Excerpted passage -

Video frezes for 5-10 sec when use VP9 or VP8-simulcast

vpoddubchak commented 4 years ago

Description

When we use VP9 codec, we constantly see video freezes during session. It happens also on pure licode with minor changes (codec and bitrate)

Steps to reproduce the issue:

Deploy licode from docker image
Change default codec to vp9 (in ./licode/rtp_media_config.js)
Change default resolution to 1280x720 ( in ./licode/extras/basic_example/public/script.js)
Change default bitrate to 1.5 Mbit, MaxBitrate to 3Mbit (in ./licode/scripts/licode_defaults.js)
Start basic example on external server with real network conditions (not locally)
Connect 2 participants and wait few minutes

Describe the results you received: One of participant see video freezes on remote video

From webrtc-internals I see that bitrate drops to 0 on receiver side (as you can see packets lost not always a reason of that): VP9_receiver then it start sending PLIs and NACKs: VP9_receiver_pli Each time, after 4th PLI it recovers.

Record extracts -
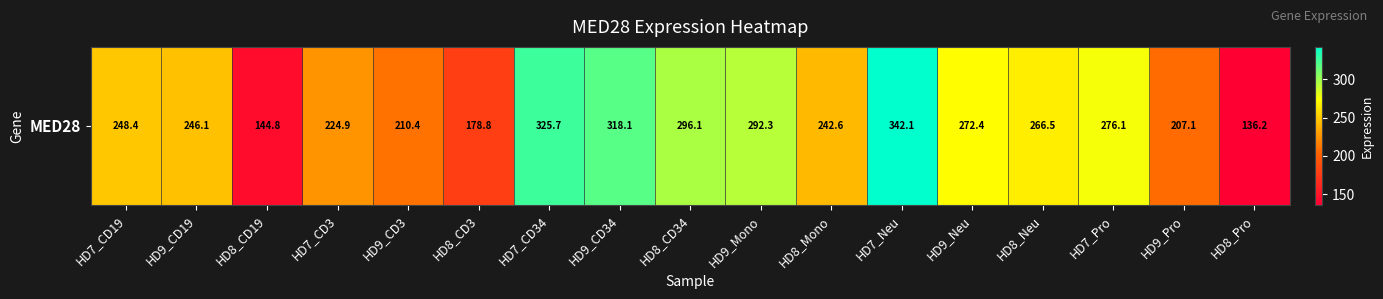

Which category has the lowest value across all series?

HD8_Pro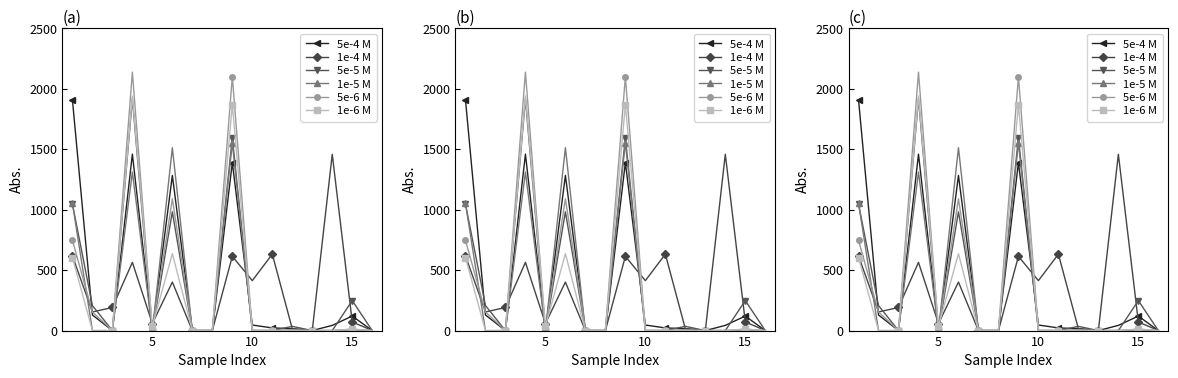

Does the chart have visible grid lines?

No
...
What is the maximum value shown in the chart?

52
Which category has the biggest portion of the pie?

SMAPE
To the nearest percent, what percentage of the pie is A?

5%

Written task 1 -
Translate this sentence from the video freeze report into Spanish: "When we use VP9 codec, we constantly see video freezes during session."
Written task 2 -
Reproduce everything in the video freeze report from "vpoddubchak commented 4" down to "(codec and bitrate)".
Rely only on the video freeze report for what comes next.

Output 1 -
Cuando usamos el códec VP9, vemos constantemente congelamientos de video durante la sesión.

Output 2 -
vpoddubchak commented 4 years ago

Description

When we use VP9 codec, we constantly see video freezes during session. It happens also on pure licode with minor changes (codec and bitrate)